Page MenuHomePhabricator

[Curious Facts] Provide a mode with equiprobability among constraints
Closed, ResolvedPublic

Description

Problem:
We don't have a mode for getting results from constraints in order to avoid repeating the same type of violation.

Example:
Constraint A has 10000, whereas B has 10. Then we should return results from A and B in a 1:1 ratio rather than 1000:1. However, if there are 1000, it may not appear as a "curious fact" at all.

Event Timeline

Lydia_Pintscher subscribed.

We should think a bit more about if 1:1 is the right ratio.

@amy_rc @Lydia_Pintscher

The current sampling of anomalies that would be presented to a user of Curious Facts is random and proportional to the size of the respective anomaly set.

I have also read that comment on the project's talk page but I am not sure if I agree that it should be implemented. Namely, any user would than think that anomaly type A and anomaly type B are equally present in Wikidata - which is not the case, empirically.

However, your call. Let me know if you want to switch to uniform random sampling across the anomaly types and I will implement it.

An alternative option is to

  • have the dashboard re-organized so
  • that controls would be included for uses
  • to select among different types of anomalies, suitably described in non-technical terms.

Also, I was think about implementing a search option (for properties and items - list all anomalies that have to do with a particular item, class, or property). But that's another story.

As of this sampling idea... I am not sure.
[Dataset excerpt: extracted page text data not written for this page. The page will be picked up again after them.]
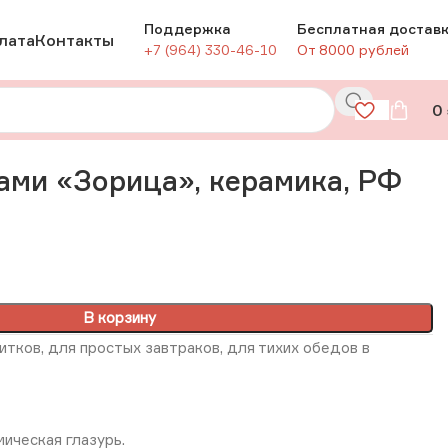
Поддержка
Бесплатная достав
лата
Контакты
+7 (964) 330-46-10
От 8000 рублей
0
ами «Зорица», керамика, РФ
В корзину
питков
,
для
простых
завтраков,
для
тихих
обедов
в
мическая глазурь.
Let me know what you think.

On the grounds presented in T286277#7200018:

The current sampling of anomalies that would be presented to a user of Curious Facts is random and proportional to the size of the respective anomaly set.
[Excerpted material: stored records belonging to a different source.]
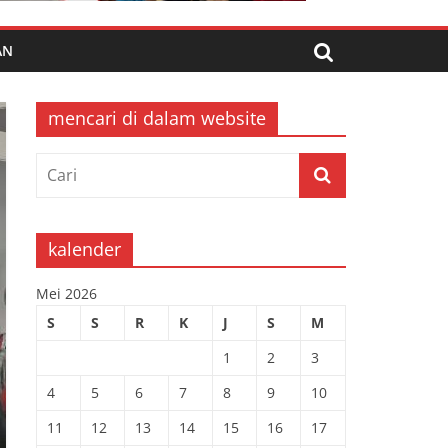
AN
mencari di dalam website
kalender
Mei 2026
S
S
R
K
J
S
M
1
2
3
4
5
6
7
8
9
10
11
12
13
14
15
16
17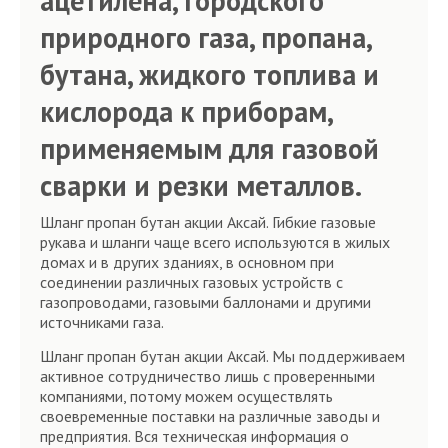
ацетилена, городского
природного газа, пропана,
бутана, жидкого топлива и
кислорода к приборам,
применяемым для газовой
сварки и резки металлов.
Шланг пропан бутан акции Аксай. Гибкие газовые
рукава и шланги чаще всего используются в жилых
домах и в других зданиях, в основном при
соединении различных газовых устройств с
газопроводами, газовыми баллонами и другими
источниками газа.
Шланг пропан бутан акции Аксай. Мы поддерживаем
активное сотрудничество лишь с проверенными
компаниями, потому можем осуществлять
своевременные поставки на различные заводы и
предприятия. Вся техническая информация о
and the fact that no one showed interest in this discussion since the ticket was opened, I will decline this ticket.

Please re-open if you have any arguments why the currently implemented random and proportional sampling of anomalies in the Qurator Curious Facts system should be replaced by equiprobable sampling.

So I still believe this is the right way to go and it is important.
The current system gets boring quickly because it shows you the same type of issue on the same type of property in an overwhelming percentage of runs. This is not a good user experience. This is also the feedback we've been getting repeatedly.

@Lydia_Pintscher

Well, then we have a go for a uniform sampling of anomalies.
To be implemented very soon. Thank you.

@Lydia_Pintscher

Ooops - amid tons of tickets I must have somehow forgotten that I have already implemented an equiprobable sampling of the anomaly type in Qurator Curious Facts... please go check.

Change 724994 had a related patch set uploaded (by GoranSMilovanovic; author: GoranSMilovanovic):

[analytics/wmde/WD/WikidataAnalytics@master] T286277

https://gerrit.wikimedia.org/r/724994

Change 724994 merged by GoranSMilovanovic:

[analytics/wmde/WD/WikidataAnalytics@master] T286277

https://gerrit.wikimedia.org/r/724994

Yes! This feels much better :)
\o/